A 54-year-old chiropractor and physical therapist has been suspended from athletic competition after being caught taking advantage of performance-enhancing drugs and anabolic steroids at an amateur cyclist competition in the US.
Bruce Mazur, a sometime amateur road racing cyclist in his spare time, was found to have been using performance-enhancing drugs according to a positive PED test that had been administered on August 1 of 2018 by the United States Anti-Doping Agency (USADA).
In most circumstances, amateur athletes aren’t ever exposed to the US ADA testing protocols that professional athletes are required to adhere to in any competition. Amateurs (obviously) usually aren’t competing at the same level as professional athletes, aren’t up for the same kind of awards or monetary purses, and don’t usually have the same chance at winning these events that professional athletes do.

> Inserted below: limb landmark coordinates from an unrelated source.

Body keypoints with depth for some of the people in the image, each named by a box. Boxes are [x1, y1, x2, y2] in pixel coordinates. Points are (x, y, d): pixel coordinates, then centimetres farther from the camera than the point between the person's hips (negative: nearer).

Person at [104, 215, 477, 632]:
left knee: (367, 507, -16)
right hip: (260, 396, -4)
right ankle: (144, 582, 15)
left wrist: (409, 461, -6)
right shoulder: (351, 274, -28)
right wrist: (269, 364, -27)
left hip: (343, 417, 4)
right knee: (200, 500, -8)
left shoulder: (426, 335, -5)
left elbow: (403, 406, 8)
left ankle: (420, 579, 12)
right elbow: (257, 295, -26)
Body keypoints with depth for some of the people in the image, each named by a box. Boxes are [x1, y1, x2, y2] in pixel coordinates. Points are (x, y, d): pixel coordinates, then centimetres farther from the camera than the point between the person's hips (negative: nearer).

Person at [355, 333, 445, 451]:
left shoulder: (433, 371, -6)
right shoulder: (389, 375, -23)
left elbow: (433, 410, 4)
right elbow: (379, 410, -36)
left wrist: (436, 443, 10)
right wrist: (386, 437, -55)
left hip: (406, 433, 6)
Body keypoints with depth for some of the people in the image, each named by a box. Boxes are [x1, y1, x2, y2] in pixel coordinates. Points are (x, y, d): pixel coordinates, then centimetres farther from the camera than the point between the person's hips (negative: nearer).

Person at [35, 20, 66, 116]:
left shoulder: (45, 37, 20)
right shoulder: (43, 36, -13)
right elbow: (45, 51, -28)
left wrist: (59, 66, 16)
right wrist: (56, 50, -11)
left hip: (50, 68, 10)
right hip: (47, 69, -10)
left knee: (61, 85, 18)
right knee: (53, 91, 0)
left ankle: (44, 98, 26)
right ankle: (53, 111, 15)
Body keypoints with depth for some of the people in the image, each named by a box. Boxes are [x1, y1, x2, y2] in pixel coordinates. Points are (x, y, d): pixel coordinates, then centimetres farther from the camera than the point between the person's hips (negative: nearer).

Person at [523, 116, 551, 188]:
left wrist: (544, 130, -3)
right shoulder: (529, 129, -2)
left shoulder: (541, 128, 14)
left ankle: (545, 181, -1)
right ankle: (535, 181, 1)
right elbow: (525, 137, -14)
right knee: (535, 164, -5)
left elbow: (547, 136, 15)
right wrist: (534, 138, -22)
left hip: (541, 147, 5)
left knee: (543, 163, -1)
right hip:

However, Mazur found himself in a unique situation that required him to submit to USADA performance-enhancing drug testing protocols because of his long-term membership in the USA Cycling organization.
The USA Cycling organization, pioneers behind the Race Clean Program, has been looking for ways to clean up the reputation of the cycling community throughout the United States and around the rest of the world.
Obviously, the sport of cycling has been rocked by some of the biggest performance-enhancing drug scandals in the last 25 years – stretching back quite a ways before the Lance Armstrong scandal rocked American cycling to its core.
In an effort to try and show sponsors, athletes, and fans around the world that cycling had taken a new term and that they were serious about cleaning up the sport – even if it meant tearing it down to the studs and rebuilding it from there – USA Cycling has partnered with the USADA and asks that ALL of their members (professional or amateur) submit to PED testing randomly throughout the year.
According to the USADA, Mazur popped positive for a specific anabolic steroid but they are keeping information regarding this steroid private and confidential. After all, Mr. Mazur is a private citizen and not a professional athlete, and while he will not be able to continue to compete at any USADA or USA Cycling sanctioned event the organization feels that he shouldn’t have his privacy violated at the same time.
Outside sources, however, contend that the odds are good that Mazur was found taking advantage of a new form of synthetic testosterone as the USADA was experimenting with performance-enhancing drug testing protocols designed specifically to find this substance during the same block of time.
A new carbon isotope ratio test had been pioneered for use by the USADA, and it’s used to uncover specific types of anabolic steroids that would have gone unnoticed in the past. This is the kind of test used to determine whether or not testosterone has been produced naturally by the human body or testosterone that had been introduced into the body exogenously via any external substance.
After placing second at the 2018 505 Cycling Classic Road Race in Albuquerque, New Mexico, Mazur was given a “surprise” performance-enhancing drug test by members of the USADA. He had been sponsored at the event by Therapy Solutions (an outpatient physical therapy center based out of Santa Fe, a physical therapy center that Mazur is a co-owner of).
Compliant with the USADA standards for suspension, Mazur has been stripped of all metals and awards he had received during competition on or after his positive test for steroids. On top of that, Mazur has received a four-year suspension that will allow him to compete again when he is 58 years old.
Mazur doesn’t look like he is going to be appealing this suspension anytime soon.